═══ DOCUMENT EXCERPT

Instead, only define your release date in advance. Steer your plans so that you’re ready to release your most valuable increments on that date. A common variant of this idea is the release train, which is a predefined series of release dates. (See “Release Early Release Often” on p.XX.)

Adaptive Planning

The secret to steering your plans is to slice your work into the smallest valuable increments you can. Focus on getting to a releasable state as quickly possible. To do so, set aside every story that isn’t strictly necessary to release.

That bare minimum is your first increment. Once you’ve identified it, take a look at the stories you set aside and decide which can be done on their own, as additional increments. Some of those increments might just be a single “just right”-sized story—in fact, that’s the ideal.

In a perfect world, you want every story to be something that can be released on its own, without having to wait for any additional stories. This gives you the maximum flexibility and ability to steer your plans. “Keep Your Options Open” on p.XX has more details.

At a minimum, your increments need to be small enough that you can easily finish at least one before your predefined release date. As you finish work, keep an eye on how much time is left and use it to decide what to do next. If there’s a lot of time, you can build a big new increment that takes the software in a new direction. If there isn’t much time left, focus on smaller increments that add polish and delight.

Depending on the size of your increments, you can often make the decisions about what to prioritize based on gut feel. If you need more rigor, use a temporary date and scope forecast (described below) to see what will fit. For best results, don’t share those forecasts. This will give your team the flexibility to change their plans later.

══════

▸ EXERCISE REQUIREMENTS
From the adaptive planning text, lift the passage starting with "That bare minimum" and going on through "that’s the ideal.", copied word for word.

═══ RECORDS

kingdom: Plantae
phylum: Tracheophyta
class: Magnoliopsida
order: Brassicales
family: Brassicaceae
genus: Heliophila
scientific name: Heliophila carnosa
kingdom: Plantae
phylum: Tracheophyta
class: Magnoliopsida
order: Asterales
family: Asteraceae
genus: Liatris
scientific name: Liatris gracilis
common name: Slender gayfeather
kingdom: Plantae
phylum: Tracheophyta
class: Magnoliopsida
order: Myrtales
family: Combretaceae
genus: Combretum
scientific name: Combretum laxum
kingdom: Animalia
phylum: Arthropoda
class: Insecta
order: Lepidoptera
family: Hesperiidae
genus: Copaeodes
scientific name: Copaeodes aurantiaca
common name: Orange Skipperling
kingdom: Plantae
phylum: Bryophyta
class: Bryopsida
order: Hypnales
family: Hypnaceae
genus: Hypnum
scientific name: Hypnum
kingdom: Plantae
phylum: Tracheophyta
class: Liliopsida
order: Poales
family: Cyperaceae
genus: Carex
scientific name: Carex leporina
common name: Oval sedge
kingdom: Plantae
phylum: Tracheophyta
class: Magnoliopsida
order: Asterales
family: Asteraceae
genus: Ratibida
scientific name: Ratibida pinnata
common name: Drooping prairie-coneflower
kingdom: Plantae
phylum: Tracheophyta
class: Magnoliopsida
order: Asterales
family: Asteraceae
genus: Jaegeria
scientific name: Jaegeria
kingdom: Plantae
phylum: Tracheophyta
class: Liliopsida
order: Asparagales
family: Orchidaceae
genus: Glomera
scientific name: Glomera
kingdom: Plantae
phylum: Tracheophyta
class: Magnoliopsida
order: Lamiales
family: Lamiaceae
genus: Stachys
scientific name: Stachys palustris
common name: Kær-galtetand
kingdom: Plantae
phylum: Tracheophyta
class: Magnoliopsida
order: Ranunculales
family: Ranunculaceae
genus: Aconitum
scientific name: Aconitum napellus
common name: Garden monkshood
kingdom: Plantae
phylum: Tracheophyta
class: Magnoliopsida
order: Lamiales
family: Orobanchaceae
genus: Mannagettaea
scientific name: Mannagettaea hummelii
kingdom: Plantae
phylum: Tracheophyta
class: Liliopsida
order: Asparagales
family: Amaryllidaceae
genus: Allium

══════

▸ TASK OUTPUT
That bare minimum is your first increment. Once you’ve identified it, take a look at the stories you set aside and decide which can be done on their own, as additional increments. Some of those increments might just be a single “just right”-sized story—in fact, that’s the ideal.